The Primary Lessons of 1988

Already, just the names prompt small chuckles of remembrance: Alexander Haig, Pat Robertson, Pete du Pont, Joseph Biden, Bruce Babbitt, Paul Simon. Has it really been just four months since Iowa anointed Richard Gephardt and Bob Dole as the favorites? Before Primary Season 1988 is carted off to the Smithsonian, it seems fitting to step back and ponder some lessons of the campaign that was. After all, as the Duchess instructed Alice in Wonderland, "Everything's got a moral, if only you can find it."

The whys have it. Those close to Mario Cuomo say a major reason he did not make the race was his inability to frame a rationale for his candidacy. It all comes back to the old Roger Mudd why-are-you-running question that reduced Ted Kennedy to stutters in 1979. Whatever their faults as campaigners, both Michael Dukakis and George Bush could handle these whys-guy queries. Bush declared himself the designated heir to Reaganism and a man whose resume had earned a final line. For Dukakis, the White House represented a chance to sprinkle Massachusetts Miracle-Gro on the rest of the nation. Sure, these rationales are intellectually flimsy, but they gave Bush and Dukakis a steadiness that most of their rivals lacked. Jesse Jackson prospered because of the clarity of his mission, while Al Gore and Bob Dole learned the folly of aimless ambition.

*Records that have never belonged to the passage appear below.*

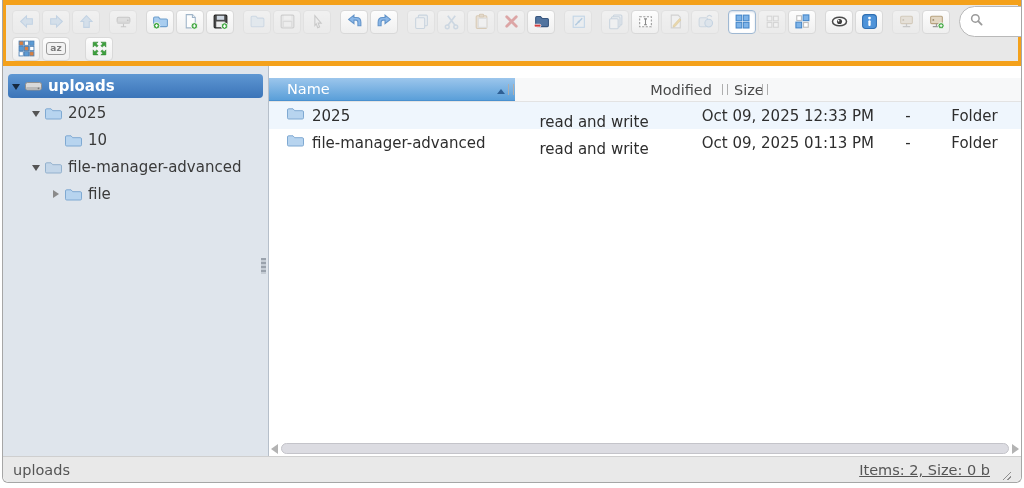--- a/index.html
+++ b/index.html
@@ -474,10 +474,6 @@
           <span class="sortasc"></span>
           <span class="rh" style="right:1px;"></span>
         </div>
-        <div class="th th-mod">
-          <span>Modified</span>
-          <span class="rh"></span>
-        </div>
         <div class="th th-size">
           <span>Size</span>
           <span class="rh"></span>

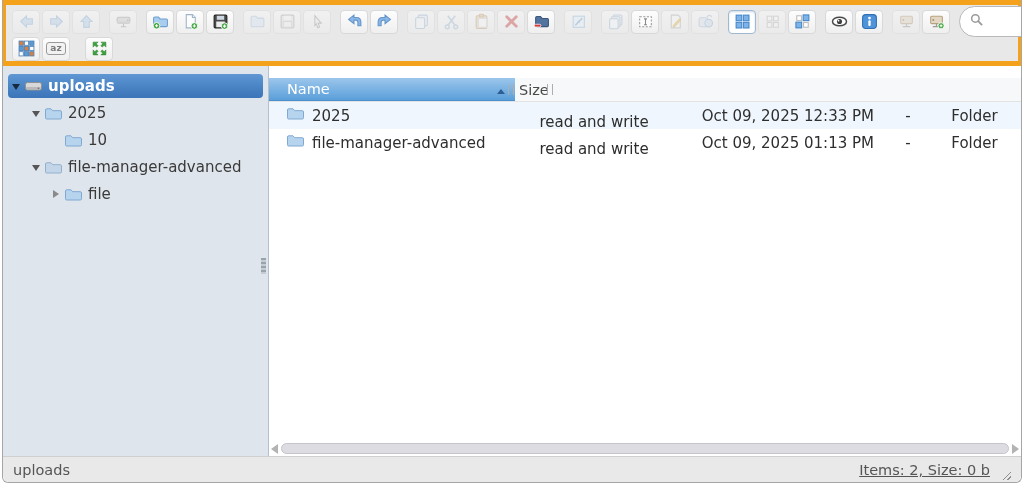--- a/index.html
+++ b/index.html
@@ -478,6 +478,10 @@
           <span>Size</span>
           <span class="rh"></span>
         </div>
+        <div class="th th-kind">
+          <span>Kind</span>
+          <span class="rh" style="right:6px;"></span>
+        </div>
       </div>
 
       <div class="frow alt">

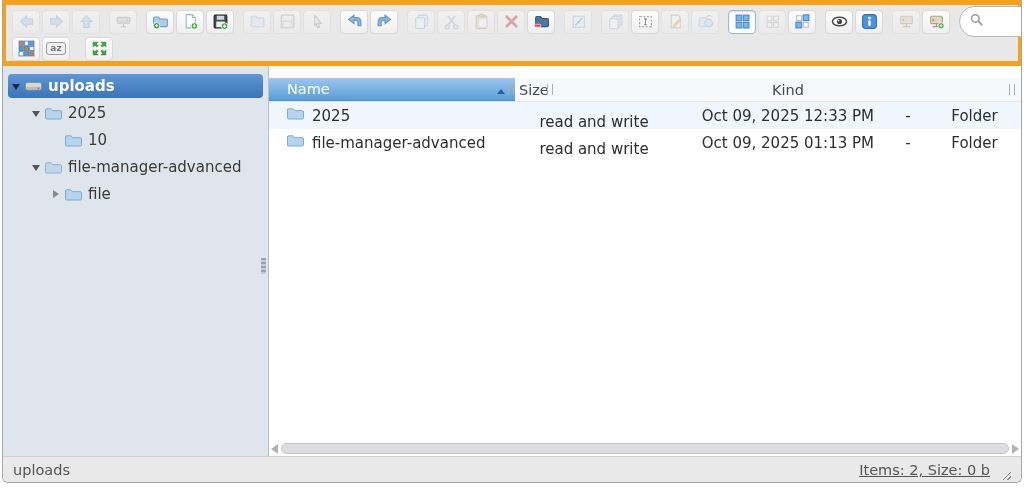--- a/index.html
+++ b/index.html
@@ -60,7 +60,7 @@
   .fc{box-sizing:border-box;white-space:nowrap;overflow:hidden;}
   .fc-name{flex:0 0 246px;display:flex;align-items:center;gap:7px;padding-left:17px;}
   .fc-perm{flex:0 0 158px;text-align:center;margin-top:12px;}
-  .fc-mod{flex:0 0 215px;text-align:right;padding-right:14px;}
+  .fc-mod{flex:0 0 215px;text-align:center;padding-right:14px;}
   .fc-size{flex:0 0 40px;text-align:center;}
   .fc-kind{flex:1;text-align:center;}
   

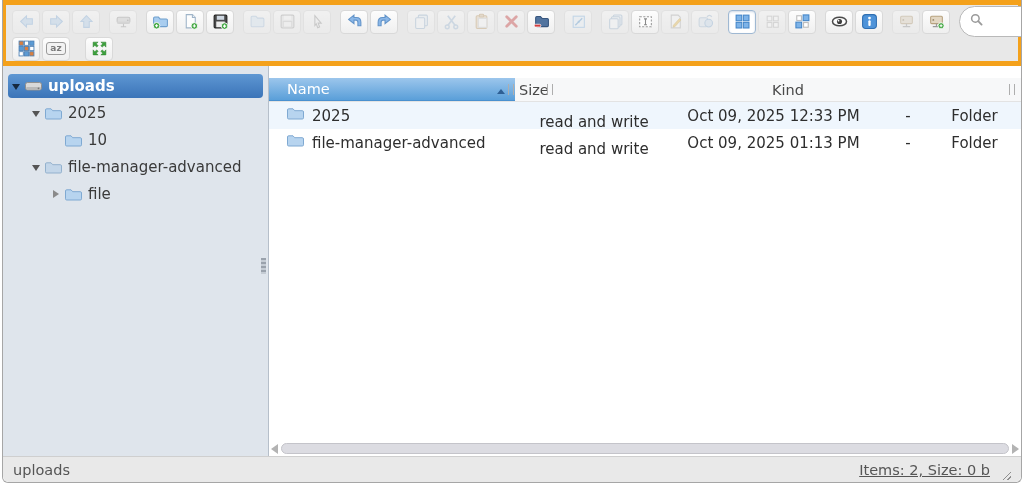--- a/index.html
+++ b/index.html
@@ -62,7 +62,7 @@
   .fc-perm{flex:0 0 158px;text-align:center;margin-top:12px;}
   .fc-mod{flex:0 0 215px;text-align:center;padding-right:14px;}
   .fc-size{flex:0 0 40px;text-align:center;}
-  .fc-kind{flex:1;text-align:center;}
+  .fc-kind{flex:1;}
   
   .hscroll{position:absolute;left:2px;right:2px;bottom:1px;height:13px;display:flex;align-items:center;}
   .sarrow{width:0;height:0;border:5px solid transparent;flex:0 0 auto;}

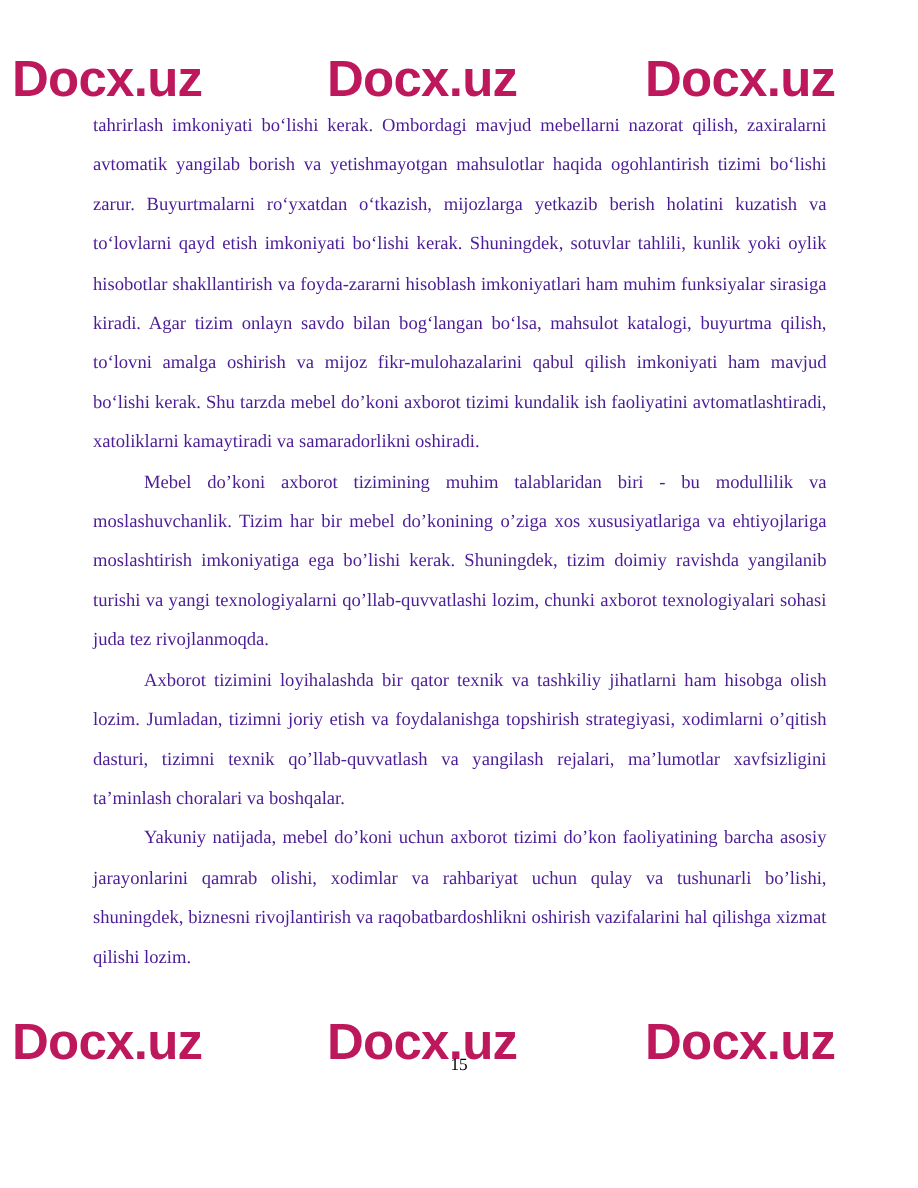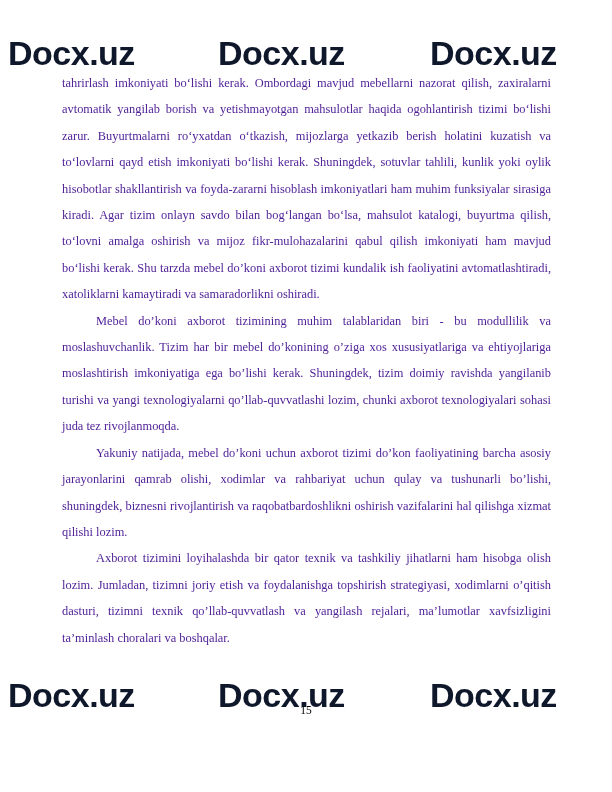--- a/index.html
+++ b/index.html
@@ -28,7 +28,7 @@
     position: absolute;
     font-family: "Liberation Sans", sans-serif;
     font-weight: bold;
-    color: #0f172a;
+    color: #be185d;
     white-space: nowrap;
     user-select: none;
     pointer-events: none;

Good news beats the blues. Sadly perhaps, a presidential campaign should not be confused with adult education. Or to update an Ira Gershwin lyric, "Who cares what banks fail in Yonkers, it is the upbeat message that conquers." Look what happened to the Cassandras with apocalyptic new ideas. Jack Kemp's earnest seminars on gold-bug economics went the way of Pete du Pont's Iowa lectures on the evils of farm subsidies. Bruce Babbitt's budgetary bravery proved that press puffery persuades few primary voters. Dick Gephardt's political stock soared only after he softened his overheated it's-midnight-in-A merica rhetoric.

The appeal of the real. The press is the Holden Caulfield of the political game, always on the alert for phonies. Gary Hart was nabbed for philandering, and Joe Biden was caught barking up Neil Kinnock's family tree, but the media's primary target became Gephardt's populist pretensions. The Missouri Congressman needed to peddle the antiestablishment line to revive his stalled Iowa campaign, but he only invited ridicule when he imported nearly 40 congressional insiders to join him on the barricades. In contrast, the blandness of Bush and Dukakis was often exasperating, but it stemmed so naturally from their personalities that no one could accuse them of being political changelings. There are, of course, limits to authenticity. Jackson was so real he couldn't make enough white voters accept his appeal. And the genuineness of Paul Simon's dippy persona carried him into the semifinals, but there was no way that a political Mister Magoo was actually going to be nominated.